Look at every line of the material and count the ones holding the word "있습니다". The answer is the number only.

··· MATERIAL PROVIDED

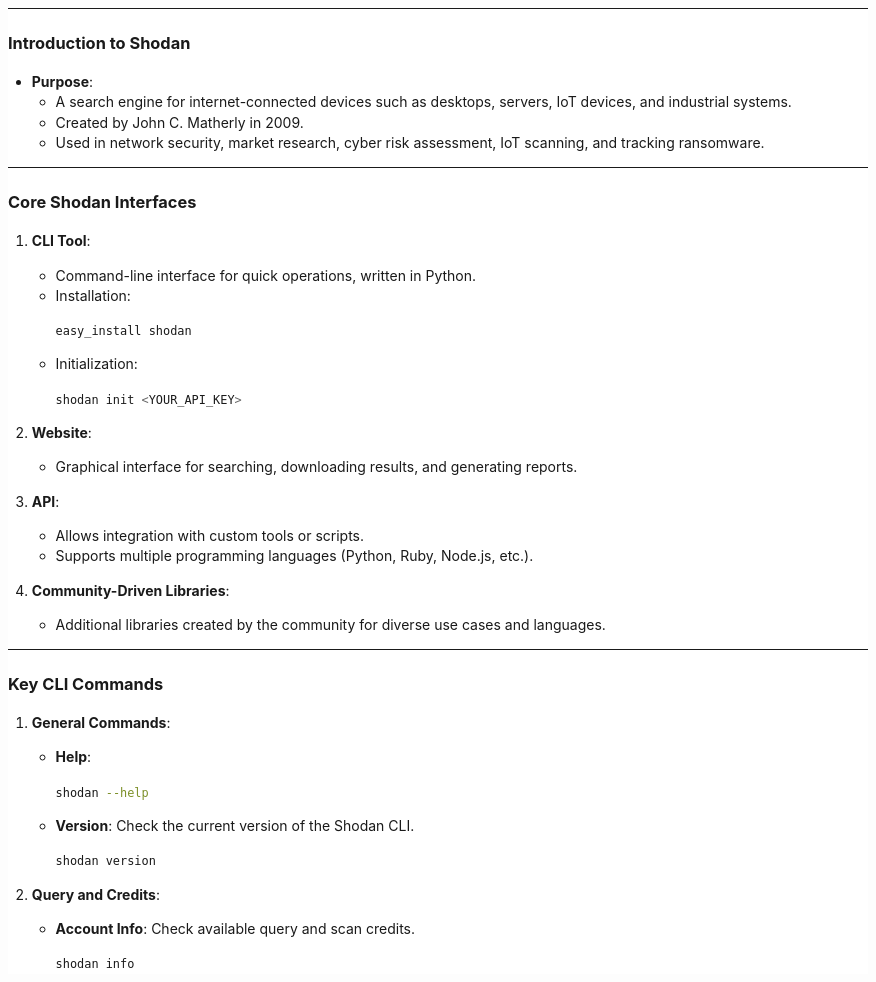 
---

### **Introduction to Shodan**
- **Purpose**:
  - A search engine for internet-connected devices such as desktops, servers, IoT devices, and industrial systems.
  - Created by John C. Matherly in 2009.
  - Used in network security, market research, cyber risk assessment, IoT scanning, and tracking ransomware.
---

### **Core Shodan Interfaces**
1. **CLI Tool**:
   - Command-line interface for quick operations, written in Python.
   - Installation:
     ```bash
     easy_install shodan
     ```
   - Initialization:
     ```bash
     shodan init <YOUR_API_KEY>
     ```

2. **Website**:
   - Graphical interface for searching, downloading results, and generating reports.

3. **API**:
   - Allows integration with custom tools or scripts.
   - Supports multiple programming languages (Python, Ruby, Node.js, etc.).

4. **Community-Driven Libraries**:
   - Additional libraries created by the community for diverse use cases and languages.

---

### **Key CLI Commands**
1. **General Commands**:
   - **Help**:
     ```bash
     shodan --help
     ```
   - **Version**:
     Check the current version of the Shodan CLI.
     ```bash
     shodan version
     ```

2. **Query and Credits**:
   - **Account Info**:
     Check available query and scan credits.
     ```bash
     shodan info
     ```
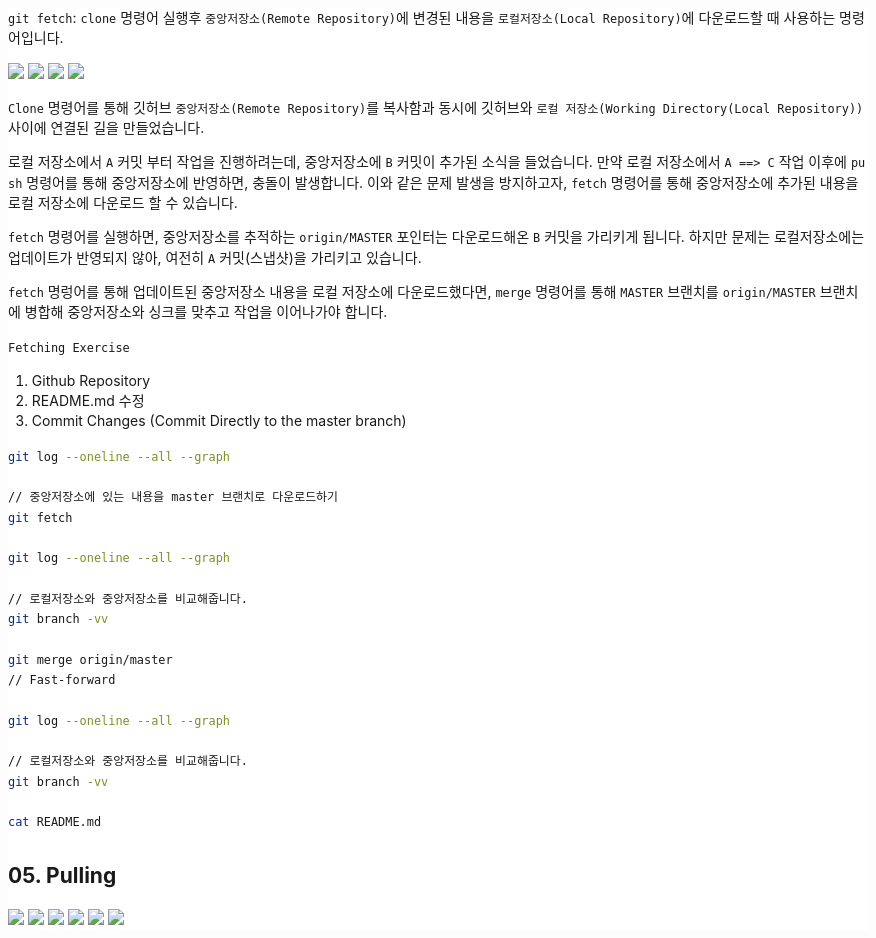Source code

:`git fetch`: `clone` 명령어 실행후 `중앙저장소(Remote Repository)`에 변경된 내용을 `로컬저장소(Local Repository)`에 다운로드할 때 사용하는 명령어입니다.

<img style="width: 100vw;" src="https://cdn-images-1.medium.com/max/800/0*9MhF_5435NOQmLWL" />
<img style="width: 100vw;" src="https://cdn-images-1.medium.com/max/800/0*oN0dMgre2n2cfHbJ" />
<img style="width: 100vw;" src="https://cdn-images-1.medium.com/max/800/0*O5biR52c2T84I-DL" />
<img style="width: 100vw;" src="https://cdn-images-1.medium.com/max/800/0*Gks5DOTvSkdMOqTf" />

`Clone` 명령어를 통해 깃허브 `중앙저장소(Remote Repository)`를 복사함과 동시에 깃허브와 `로컬 저장소(Working Directory(Local Repository))` 사이에 연결된 길을 만들었습니다.

로컬 저장소에서 `A` 커밋 부터 작업을 진행하려는데, 중앙저장소에 `B` 커밋이 추가된 소식을 들었습니다. 만약 로컬 저장소에서 `A ==> C` 작업 이후에 `push` 명령어를 통해 중앙저장소에 반영하면, 충돌이 발생합니다. 이와 같은 문제 발생을 방지하고자, `fetch` 명령어를 통해 중앙저장소에 추가된 내용을 로컬 저장소에 다운로드 할 수 있습니다.

`fetch` 명령어를 실행하면, 중앙저장소를 추적하는 `origin/MASTER` 포인터는 다운로드해온 `B` 커밋을 가리키게 됩니다. 하지만 문제는 로컬저장소에는 업데이트가 반영되지 않아, 여전히 `A` 커밋(스냅샷)을 가리키고 있습니다.

`fetch` 명렁어를 통해 업데이트된 중앙저장소 내용을 로컬 저장소에 다운로드했다면, `merge` 명령어를 통해 `MASTER` 브랜치를 `origin/MASTER` 브랜치에 병합해 중앙저장소와 싱크를 맞추고 작업을 이어나가야 합니다.

`Fetching Exercise`

1. Github Repository
2. README.md 수정
3. Commit Changes (Commit Directly to the master branch)

```bash
git log --oneline --all --graph

// 중앙저장소에 있는 내용을 master 브랜치로 다운로드하기
git fetch

git log --oneline --all --graph

// 로컬저장소와 중앙저장소를 비교해줍니다.
git branch -vv

git merge origin/master
// Fast-forward

git log --oneline --all --graph

// 로컬저장소와 중앙저장소를 비교해줍니다.
git branch -vv

cat README.md
```

## 05. Pulling

<img style="width: 100vw;" src="https://cdn-images-1.medium.com/max/800/0*oBIya6-v_JBz-83L" />
<img style="width: 100vw;" src="https://cdn-images-1.medium.com/max/800/0*1JauHm9WGus1SbtY" />
<img style="width: 100vw;" src="https://cdn-images-1.medium.com/max/800/0*2ZjTJEAV2VCO2xI8" />
<img style="width: 100vw;" src="https://cdn-images-1.medium.com/max/800/0*i44N41QQRRUT7_yB" />
<img style="width: 100vw;" src="https://cdn-images-1.medium.com/max/800/0*m2cRqSVYiNRqyhJp" />
<img style="width: 100vw;" src="https://cdn-images-1.medium.com/max/800/0*1STDCBZKAi8DGfK2" />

······

SOLVED EXERCISE
2